Flybrix

Learn More About: Propellers

Learn More About: Propellers

Introducing the Flybrix Learn More About series. In each blog we’ll explore another aspect of flight, science, or technology -- and learn more about it. This week, we’re learning more about propellers. 

Propellers play a crucial role in making all types of things go: from planes to boats to, of course, Flybrix drone kits. But how do propellers work? Let’s learn more about them!



What Is a Propeller?

A propeller is a piece of machinery that allows an object to move through a fluid, like water or air, by using rotation to produce a force called thrust. This thrust is a result of the air pressure being different on either side of the propeller’s blades. For example, when a plane propeller spins, air is pushed from the front of the blades to the back of the blades, causing the plane to move forward. You can observe a similar effect the next time you go swimming. When you move your arms through the water, they’re acting like propellers – moving you forward by pushing the water backward. Sure, that’s well and good for a person, but how do propellers move heavy things like aircraft, and across the sky no less? We’ll need to go back in time to get the whole picture.

History of the Propeller

One of the earliest forms of a propeller was developed by the Greek scientist Archimedes during the third century BC. “Archimedes’ screw,” as his invention came to be called, was used to raise water from a lower level to a higher one for the purposes of irrigation. Fast forward about two millennia to the 1800s, and screw propellers were being used to move large steamships. The use of propellers in aircraft, however, had been theorized long before that. Leonardo da Vinci’s famous fifteenth-century sketch of a flying machine, dubbed an aerial screw, included a spiral apparatus on top, making it look a lot like a modern-day helicopter. In the centuries that followed, propellers were implemented in a number of proposed aircraft -- most successfully Jules Henri Giffard’s steam-powered dirigible, which Giffard successfully piloted over France during a controlled flight in 1852. Fifty-one years later, in 1903, brothers Orville and Wilbur Wright achieved the first powered, controlled flight of an airplane -- and it was largely made possible by their innovative aeronautic propeller design.

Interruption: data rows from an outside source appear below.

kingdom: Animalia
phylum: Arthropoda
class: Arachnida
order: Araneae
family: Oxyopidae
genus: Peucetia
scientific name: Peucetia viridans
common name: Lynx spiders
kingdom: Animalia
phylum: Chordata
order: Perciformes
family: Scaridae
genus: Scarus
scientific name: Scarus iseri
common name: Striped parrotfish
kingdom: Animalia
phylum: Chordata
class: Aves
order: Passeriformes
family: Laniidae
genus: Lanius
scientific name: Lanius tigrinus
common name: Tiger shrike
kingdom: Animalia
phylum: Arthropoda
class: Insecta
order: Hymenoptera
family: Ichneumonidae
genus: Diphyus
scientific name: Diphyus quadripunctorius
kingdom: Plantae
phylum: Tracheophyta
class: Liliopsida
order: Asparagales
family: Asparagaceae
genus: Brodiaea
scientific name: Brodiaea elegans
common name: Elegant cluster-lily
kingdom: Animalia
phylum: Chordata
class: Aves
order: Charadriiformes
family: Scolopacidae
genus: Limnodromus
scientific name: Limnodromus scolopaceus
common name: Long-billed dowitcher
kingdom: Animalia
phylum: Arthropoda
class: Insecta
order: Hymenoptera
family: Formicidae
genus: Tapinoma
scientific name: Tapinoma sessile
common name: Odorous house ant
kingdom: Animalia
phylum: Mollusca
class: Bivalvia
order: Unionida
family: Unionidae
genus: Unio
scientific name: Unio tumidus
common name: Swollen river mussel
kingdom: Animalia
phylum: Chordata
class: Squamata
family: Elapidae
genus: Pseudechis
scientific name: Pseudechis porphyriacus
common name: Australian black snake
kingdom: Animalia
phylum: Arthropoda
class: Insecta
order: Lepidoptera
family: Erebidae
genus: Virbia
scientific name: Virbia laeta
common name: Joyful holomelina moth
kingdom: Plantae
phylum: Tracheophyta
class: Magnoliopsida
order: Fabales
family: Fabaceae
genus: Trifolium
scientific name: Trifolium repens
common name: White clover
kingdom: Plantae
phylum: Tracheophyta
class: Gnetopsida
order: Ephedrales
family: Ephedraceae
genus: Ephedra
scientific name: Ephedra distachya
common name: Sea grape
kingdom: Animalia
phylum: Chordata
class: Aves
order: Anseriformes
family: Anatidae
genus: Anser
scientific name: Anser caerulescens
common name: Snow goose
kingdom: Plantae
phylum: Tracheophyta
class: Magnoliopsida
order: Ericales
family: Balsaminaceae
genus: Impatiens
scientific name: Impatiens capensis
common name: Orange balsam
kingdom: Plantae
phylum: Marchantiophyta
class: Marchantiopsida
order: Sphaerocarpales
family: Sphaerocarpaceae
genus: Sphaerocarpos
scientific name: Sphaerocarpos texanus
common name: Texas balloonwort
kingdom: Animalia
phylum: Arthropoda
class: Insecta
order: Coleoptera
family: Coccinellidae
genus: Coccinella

How an Aeronautic Propeller Works

The Wright brothers had the ingenious idea of considering the blades of a propeller to be a collection of wings, which are flat on the bottom and curved on top. An airplane’s curved wings push wind toward the ground, thus creating lift, which is the force that allows planes to achieve flight. If you’ve ever stuck your hand out the window of a moving car, you’ve experienced lift, well, first hand! You’ve likely noticed that when you curve your hand upward, your arm wants to rise. And when you curve your hand downward, it wants to fall. This is exactly how curved wings help lift a plane into the air. Now, when these curved wings -- also called airfoils -- are twisted around a hub to form the blades of a rotating propeller, lift becomes thrust, which, as mentioned earlier, moves the plane forward through the air. The twisting of the blades is important, as it enables the propeller to hit the approaching wind at an optimal “angle of attack.” The Wright brothers’ incorporated two of these types of propellers in their Wright Flyer, which, amazingly, operated at nearly the same efficiency as today’s most advanced propellers.

How Propellers Help Drones Fly

Drones operate a lot like another type of aircraft: a helicopter. In order to fly, drones utilize vertically-mounted propellers – called rotors -- that provide both lift and thrust. Some of the most common types of drones, like the ones you can build with a Flybrix kit, are known as quadcopters because they use four rotors. Two rotors spin clockwise, while the other two spin counterclockwise, like this:

Drones are able to move forward, backward, and side-to-side by varying the speed of the clockwise-spinning rotors independently of the counterclockwise-spinning rotors. In order to ascend or descend, all four rotors either speed up or slow down.

Flybrix kits are a great way to check out this concept in action. As an experiment, see what happens when you build a drone with rotors all spinning in the same direction. Chances are you’ll have about as much luck getting it to fly as our old friends The Wrong Brothers. But build a drone with two sets or propellers spinning in opposite directions, and voila! You’ll be soaring to new heights.